• **REQUIRED ACTIONS**
(1) Would you set down, word for word, the part of the PPE scandal article starting at "The PPE (Personal" and ending at "to the Tory party."?
(2) Can you pick up the PPE scandal article after its last sentence and carry it on?

• **EXTRACT PROVIDED**
((
Exposing the institutionalised corruption that goes to the top of the Tory establishment

The PPE (Personal Protective Equipment) scandal has seen billions of pounds of taxpayers money go unaccounted for.

In some cases contracts were awarded to unsuitable firms, after referral by Tory insiders. It was a two-way process with persons heading or linked to many of those firms donating large sums of money to the Tory party.

Much of this happened when Rishi Sunak was Chancellor and Boris Johnson PM.

It arguably amounts to nothing less than institutionalised corruption on a massive scale.

Standout case

One case involves Tory-appointed peer Michelle Mone and PPE Medro, the company she and her husband Douglas Barrowman are allegedly linked with.

The Guardian explained that Tory appointed peer Mone emailed fellow Tory peer Theodore Agnew, who was in charge of procurement during the pandemic, copying to Tory minister Michael Gove. Mone, it’s claimed, recommended PPE Medpro, which was subsequently awarded £200m.

The Guardian added:

PPE Medpro and its partners stood to make as much as £102.5m profit from its £203m contracts with the UK government.

It’s further claimed Barrowman was paid £70m by PPE Medpro and Mone and her adult children received £29m from PPE Medpro profits. The surgical gowns PPE Medro had procured were seemingly useless and never used by the NHS.

In June it was reported that the Department of Health and Social Care has launched legal proceedings against PPE Medro.

A long list

In September 2020 the Canary published a lengthy list of companies that benefited financially from the pandemic, compiled from a number of sources. Many of the firms it appears have links with the Tory party.

This list is updated:

  • One case involves healthcare tycoon Frank Hester, who it’s claimed donated £5m to the Conservatives. The Department of Health & Social Care awarded his firm, Phoenix Partnership, £137m for an NHS digitisation project.
  • Globus (Shetland), was awarded a £93m contract to supply respiratory face masks. It appears the firm donated more than £400,000 to the Conservative Party.
  • Other firms, such as Public First, Faculty AI, and Topham Guerin, also had business links with the Conservative Party or the UK government.
  • A contract worth £43.8m was awarded to TAEG Energy, a company shown as dormant by Companies House, for the supply of hand sanitiser.
))
• **GIVEN INFORMATION**
((
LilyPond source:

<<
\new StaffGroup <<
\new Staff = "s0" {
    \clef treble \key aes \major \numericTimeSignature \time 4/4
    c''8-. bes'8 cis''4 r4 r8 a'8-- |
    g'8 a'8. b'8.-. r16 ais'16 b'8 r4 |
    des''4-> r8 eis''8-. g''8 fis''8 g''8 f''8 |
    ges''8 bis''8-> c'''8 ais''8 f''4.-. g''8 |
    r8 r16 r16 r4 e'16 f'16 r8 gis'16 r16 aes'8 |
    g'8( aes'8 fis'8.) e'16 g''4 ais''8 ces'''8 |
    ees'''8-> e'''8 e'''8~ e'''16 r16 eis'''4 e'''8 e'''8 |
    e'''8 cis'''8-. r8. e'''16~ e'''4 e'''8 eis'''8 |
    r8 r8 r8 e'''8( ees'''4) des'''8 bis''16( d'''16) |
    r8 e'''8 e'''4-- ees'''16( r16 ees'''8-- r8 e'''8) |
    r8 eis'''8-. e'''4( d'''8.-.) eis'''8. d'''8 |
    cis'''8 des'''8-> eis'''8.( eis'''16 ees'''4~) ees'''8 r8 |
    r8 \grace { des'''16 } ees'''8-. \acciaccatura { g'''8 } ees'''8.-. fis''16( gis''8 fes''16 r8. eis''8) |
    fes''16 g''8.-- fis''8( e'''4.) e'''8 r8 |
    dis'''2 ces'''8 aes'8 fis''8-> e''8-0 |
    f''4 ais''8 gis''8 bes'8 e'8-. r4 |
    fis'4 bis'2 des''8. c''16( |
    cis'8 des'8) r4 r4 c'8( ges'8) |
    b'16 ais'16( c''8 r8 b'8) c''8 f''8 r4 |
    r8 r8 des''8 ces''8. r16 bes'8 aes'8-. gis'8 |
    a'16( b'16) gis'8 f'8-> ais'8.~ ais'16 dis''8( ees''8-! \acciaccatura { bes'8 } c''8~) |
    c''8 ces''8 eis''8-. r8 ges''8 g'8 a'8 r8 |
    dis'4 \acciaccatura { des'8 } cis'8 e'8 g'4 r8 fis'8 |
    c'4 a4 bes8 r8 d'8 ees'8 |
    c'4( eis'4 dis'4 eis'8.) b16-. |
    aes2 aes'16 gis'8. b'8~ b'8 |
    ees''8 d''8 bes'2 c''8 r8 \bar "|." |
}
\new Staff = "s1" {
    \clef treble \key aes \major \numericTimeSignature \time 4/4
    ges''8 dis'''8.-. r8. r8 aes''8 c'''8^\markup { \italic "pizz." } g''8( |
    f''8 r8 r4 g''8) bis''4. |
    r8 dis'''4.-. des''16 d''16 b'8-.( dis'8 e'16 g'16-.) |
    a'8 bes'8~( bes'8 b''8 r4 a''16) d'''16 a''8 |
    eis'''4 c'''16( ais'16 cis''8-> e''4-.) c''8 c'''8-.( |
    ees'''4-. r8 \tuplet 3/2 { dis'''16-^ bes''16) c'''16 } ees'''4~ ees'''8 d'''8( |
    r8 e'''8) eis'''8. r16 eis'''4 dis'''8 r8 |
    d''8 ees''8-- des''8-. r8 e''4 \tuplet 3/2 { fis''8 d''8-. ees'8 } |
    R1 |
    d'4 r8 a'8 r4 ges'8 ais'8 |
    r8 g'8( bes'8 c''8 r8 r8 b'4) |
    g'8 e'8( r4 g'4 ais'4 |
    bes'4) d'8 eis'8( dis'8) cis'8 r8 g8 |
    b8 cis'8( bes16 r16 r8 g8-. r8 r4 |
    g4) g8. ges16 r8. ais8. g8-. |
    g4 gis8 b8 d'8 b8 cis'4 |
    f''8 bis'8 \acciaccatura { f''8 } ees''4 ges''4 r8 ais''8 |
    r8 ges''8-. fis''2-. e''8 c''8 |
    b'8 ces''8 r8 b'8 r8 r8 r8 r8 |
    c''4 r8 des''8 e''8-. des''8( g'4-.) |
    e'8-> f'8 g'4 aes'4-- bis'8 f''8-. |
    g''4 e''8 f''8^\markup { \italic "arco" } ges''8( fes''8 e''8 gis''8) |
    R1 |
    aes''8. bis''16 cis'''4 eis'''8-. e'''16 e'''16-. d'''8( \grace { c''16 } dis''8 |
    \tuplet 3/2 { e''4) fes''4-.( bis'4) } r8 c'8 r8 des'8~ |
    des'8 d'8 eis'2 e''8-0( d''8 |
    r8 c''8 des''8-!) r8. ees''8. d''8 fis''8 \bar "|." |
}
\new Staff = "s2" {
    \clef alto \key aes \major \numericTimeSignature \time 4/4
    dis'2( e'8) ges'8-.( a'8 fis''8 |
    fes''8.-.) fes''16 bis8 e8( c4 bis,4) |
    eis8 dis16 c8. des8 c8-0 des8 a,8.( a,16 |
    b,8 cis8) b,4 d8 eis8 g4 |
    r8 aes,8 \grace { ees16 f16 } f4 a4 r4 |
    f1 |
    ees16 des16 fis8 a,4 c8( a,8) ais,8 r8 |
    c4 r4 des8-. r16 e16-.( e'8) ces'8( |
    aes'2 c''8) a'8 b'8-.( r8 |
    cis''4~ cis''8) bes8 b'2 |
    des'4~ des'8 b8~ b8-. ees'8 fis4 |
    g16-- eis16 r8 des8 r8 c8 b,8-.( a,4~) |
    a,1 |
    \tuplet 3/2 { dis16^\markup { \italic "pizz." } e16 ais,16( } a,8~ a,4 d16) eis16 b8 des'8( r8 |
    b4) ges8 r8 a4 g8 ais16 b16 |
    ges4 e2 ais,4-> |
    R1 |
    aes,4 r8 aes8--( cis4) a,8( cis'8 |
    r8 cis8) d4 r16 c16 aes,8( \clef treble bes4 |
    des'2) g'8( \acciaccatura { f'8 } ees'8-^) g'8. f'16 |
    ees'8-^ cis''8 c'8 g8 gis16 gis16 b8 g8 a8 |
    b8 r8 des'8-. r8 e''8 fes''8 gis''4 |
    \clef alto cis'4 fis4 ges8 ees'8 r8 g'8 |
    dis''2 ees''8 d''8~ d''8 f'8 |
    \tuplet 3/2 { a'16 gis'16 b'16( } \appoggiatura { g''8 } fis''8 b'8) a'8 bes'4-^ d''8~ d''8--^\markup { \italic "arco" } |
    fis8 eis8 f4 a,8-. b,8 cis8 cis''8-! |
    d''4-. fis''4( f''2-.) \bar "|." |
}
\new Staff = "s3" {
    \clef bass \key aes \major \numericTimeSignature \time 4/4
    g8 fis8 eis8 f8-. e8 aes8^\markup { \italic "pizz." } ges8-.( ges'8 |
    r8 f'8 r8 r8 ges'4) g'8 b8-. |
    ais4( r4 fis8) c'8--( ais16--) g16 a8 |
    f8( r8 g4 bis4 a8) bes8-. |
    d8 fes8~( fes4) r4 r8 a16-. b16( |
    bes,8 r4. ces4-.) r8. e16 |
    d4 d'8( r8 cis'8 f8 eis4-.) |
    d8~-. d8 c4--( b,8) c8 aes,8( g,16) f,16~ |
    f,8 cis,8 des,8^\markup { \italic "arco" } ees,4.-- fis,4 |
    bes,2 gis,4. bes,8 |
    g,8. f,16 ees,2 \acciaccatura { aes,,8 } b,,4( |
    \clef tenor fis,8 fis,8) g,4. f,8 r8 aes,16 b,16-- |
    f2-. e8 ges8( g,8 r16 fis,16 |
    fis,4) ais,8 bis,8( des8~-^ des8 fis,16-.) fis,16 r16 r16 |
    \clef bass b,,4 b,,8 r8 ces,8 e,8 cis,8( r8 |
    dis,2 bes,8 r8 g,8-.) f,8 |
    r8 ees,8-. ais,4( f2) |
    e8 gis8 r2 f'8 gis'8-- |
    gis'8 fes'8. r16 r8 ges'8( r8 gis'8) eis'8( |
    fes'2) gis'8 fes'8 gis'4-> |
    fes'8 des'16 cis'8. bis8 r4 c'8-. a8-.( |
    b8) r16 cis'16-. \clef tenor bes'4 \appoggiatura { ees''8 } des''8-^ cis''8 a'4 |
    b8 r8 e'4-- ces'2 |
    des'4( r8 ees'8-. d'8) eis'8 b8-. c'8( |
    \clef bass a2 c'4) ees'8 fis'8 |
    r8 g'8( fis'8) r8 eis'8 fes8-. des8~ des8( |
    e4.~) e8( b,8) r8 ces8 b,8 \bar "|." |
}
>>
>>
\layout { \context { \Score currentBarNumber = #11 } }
))
• **ANSWERS TO THE EXERCISES**
(1)
The PPE (Personal Protective Equipment) scandal has seen billions of pounds of taxpayers money go unaccounted for.

In some cases contracts were awarded to unsuitable firms, after referral by Tory insiders. It was a two-way process with persons heading or linked to many of those firms donating large sums of money to the Tory party.

(2)
  • UK logistics company Uniserve, was awarded PPE contracts valued at £186m. Its owner was “listed as a speaker for the influential pro-Brexit lobby group Prosperity UK”.
  • Initia Ventures Ltd possessed assets totalling £100 and was registered with Companies House as dormant. But it was awarded two PPE contracts valued at £49m.
  • Kau Media Group “specialises in social media, search engine optimisation, online advertising and e-commerce” but was awarded a PPE contract for the supply of coveralls.
  • Hanbury Strategy was awarded contracts worth £580,000 and £68,000 to research pandemic related public attitudes and behaviours. The company was co-founded by Vote Leave director Paul Stephenson, who apparently worked with Downing Street advisor Dominic Cummings.
  • Aventis Solutions was awarded an £18.5m contract to supply face masks. Aventis is an employment agency whose net assets totalled £322.
  • Clandeboye Agencies Limited specialises in nut and coffee products, chocolate, and confectionery. It’s based in the north of Ireland and was awarded a £108m contract to provide PPE.
  • A £108m contract was awarded to Crisp Websites Limited, trading as PestFix, a firm that specialises in pest control. In an update, the government clarified that the PestFix award was actually £32m and covered isolation suits, though there were “a number of further contracts”.
  • The cabinet office minister responsible for supporting coronavirus procurement, Lord Agnew, had shares worth around $120k in Faculty Science, now transferred into a ‘blind trust’. Faculty was awarded at least 13 PPE linked contracts, worth around £3m.
  • Public First, headed by James Frayne and Rachel Wolf (who helped write the 2019 Tory manifesto) was given £956k for “advice on Covid-19 and reorganising the health and care system”.
  • NHS Wales reportedly awarded Topwood “£300,000 worth of contracts”. It was revealed that Hancock had at least a 15% share in Topwood, a company owned by his sister Emily Gilruth. Companies House records showed that Topwood shares were divided between Hancock, his sister, and her husband.
  • Serco was awarded a £45.75m to £90m contract to provide “Emergency Capacity Contact Centre Services for the Vulnerable People Support Service”. Serco’s CEO is Rupert Soames, the brother of former Tory MP Nicholas Soames.
  • Tory peer and former investment banker Paul Deighton was the driving force behind the PPE awards and an AstraZeneca shareholder. He also had shares in the consulting firm Accenture, which was awarded a $5.6m contract to develop England’s contact tracing app.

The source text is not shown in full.